Category Archives: Basic Goodness

Wishcasting Wednesday

from Jamie’s post

What Peace Do You Wish For?

The peace of accepting, loving, being who I am. No more pushing or improving or rejecting or denying or hiding or smashing myself to bits, but rather radical self-acceptance as Tara Brach describes it, “the willingness to experience ourselves and our lives as it is.”

To have the peace of confidence the way Susan Piver describes it, “the willingness to be as ridiculous, luminous, intelligent, and kind as you really are, without embarrassment.”

The peace of knowing, as Patti Digh describes at the end of this video conversation with Susan Piver, that what I once thought of as my brokenness is actually my superpower.

The peace of my innate worth, my fundamental nature as Pema Chödrön describes it,

We already have everything we need. There is no need for self-improvement. All these trips that we lay on ourselves—the heavy-duty fearing that we’re bad and hoping that we’re good, the identities that we so dearly cling to, the rage, the jealousy and the addictions of all kinds—never touch our basic wealth. They are like clouds that temporarily block the sun. But all the time our warmth and brilliance are right here. This is who we really are. We are one blink of an eye away from being fully awake.

The peaceful awareness that I am meant to shine, as Marianne Williamson explains,

Our deepest fear is not that we are inadequate. Our deepest fear is that we are powerful beyond measure. It is our light, not our darkness that most frightens us. We ask ourselves, Who am I to be brilliant, gorgeous, talented, fabulous? Actually, who are you not to be? You are a child of God. Your playing small does not serve the world. There is nothing enlightened about shrinking so that other people won’t feel insecure around you. We are all meant to shine, as children do. We were born to make manifest the glory of God that is within us. It’s not just in some of us; it’s in everyone. And as we let our own light shine, we unconsciously give other people permission to do the same. As we are liberated from our own fear, our presence automatically liberates others.

I wish for the peace of showing up as I am with my heart open, even when it’s hard and it hurts, the contentment and clarity of embodying the openness, intelligence, and warmth that is my basic nature. While I wish this for myself, know that it would bring peace to my heart and to my life, I also wish it for others, so that this peace would manifest in the world, that our comfort and courage, our collective awareness and mindfulness, would ease suffering in the world.

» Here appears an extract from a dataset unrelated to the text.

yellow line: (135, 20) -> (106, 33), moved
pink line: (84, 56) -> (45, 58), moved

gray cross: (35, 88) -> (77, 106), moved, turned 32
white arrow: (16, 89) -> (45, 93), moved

One of my favorite hymns in church as a kid had these lyrics, “Let there be peace on earth, and let it begin with me.” This is my wish.

Three Truths and One Wish

heart-shaped petal with a heart-shaped hole

1. Truth: the work of my heart is gentle, quiet and simple yet fierce. Spreading love and kindness, cultivating courage and joy, generating a sense of wonder and gratitude, allowing for play and rest, offering encouragement and inspiration, creating safe and open space where natural wakefulness can manifest, showing up with an open heart even when it’s hard and even when it hurts–easing suffering feels like my true calling.

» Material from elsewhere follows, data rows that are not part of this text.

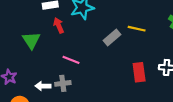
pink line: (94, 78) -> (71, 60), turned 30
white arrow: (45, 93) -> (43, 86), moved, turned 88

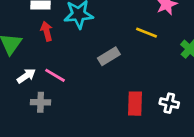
yellow line: (137, 29) -> (147, 33), moved
white arrow: (43, 86) -> (26, 76), moved, turned 136

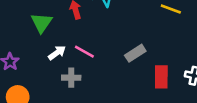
gray rectangle: (109, 56) -> (135, 53), moved

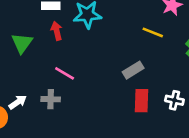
white arrow: (57, 53) -> (18, 102), moved
gray rectangle: (135, 53) -> (133, 70), moved

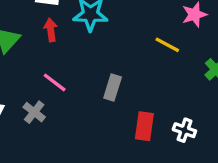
gray rectangle: (133, 70) -> (113, 87), moved, turned -48
gray cross: (51, 99) -> (34, 112), turned 30

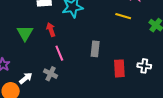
red arrow: (51, 30) -> (51, 30), moved
pink line: (55, 82) -> (59, 53), turned 42

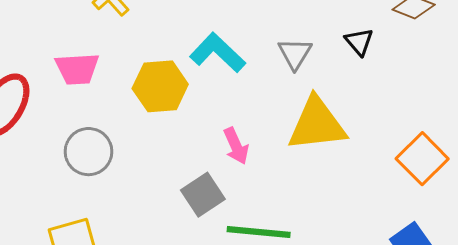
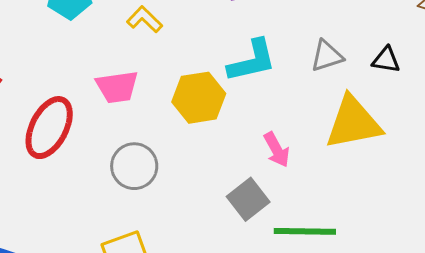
black triangle: (359, 42) -> (386, 60), moved, turned -36
cyan L-shape: (218, 53) -> (252, 61), turned 128
gray triangle: (295, 54) -> (327, 56), turned 45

2. Truth: the work of my heart may never be directly paid in dollars. I’m okay with that. It doesn’t need to pay my bills. I will get paid in understanding and awareness, connection and compassion, love and gratitude, joy and tender-hearted sadness. I will see and be seen. I will notice what longs to be noticed. I will be amazed and tell about it. I will be awake and alive, with my heart wide open. In this way, I will be wealthy, will have everything I need, more than enough.

3. Truth: the work of my heart softens me, scares me, makes me tender as it terrifies me. Sometimes it feels too big, too much, too hard, overwhelming, and I shut down, numb out or hide or run away, attempt to deny it, to escape. And yet, when I resist it, I suffer. I try to remember what Katherine Center said, that “you have to be brave with your life so that others can be brave with theirs.” I try to remember that this is what life is, both beautiful and brutal, and that to open my heart and experience all of it, pleasure and pain, is why I am here.

One wish: There is an aspiration, a mantra, a chant that Susan Piver has shared that I’d like to offer here as my one wish today, that we all know this to be true, practice it, embody it:

I possess basic goodness.
All beings possess such goodness.
Knowing this, my heart opens.
When my heart is open, the whole world changes.

P.S. Basic goodness is our fundamental, inherent, natural condition–awake, wise, and compassionate. “Our most basic qualities (those we were born with) are openness, intelligence, and warmth,” (Susan Piver, from her post You are Good).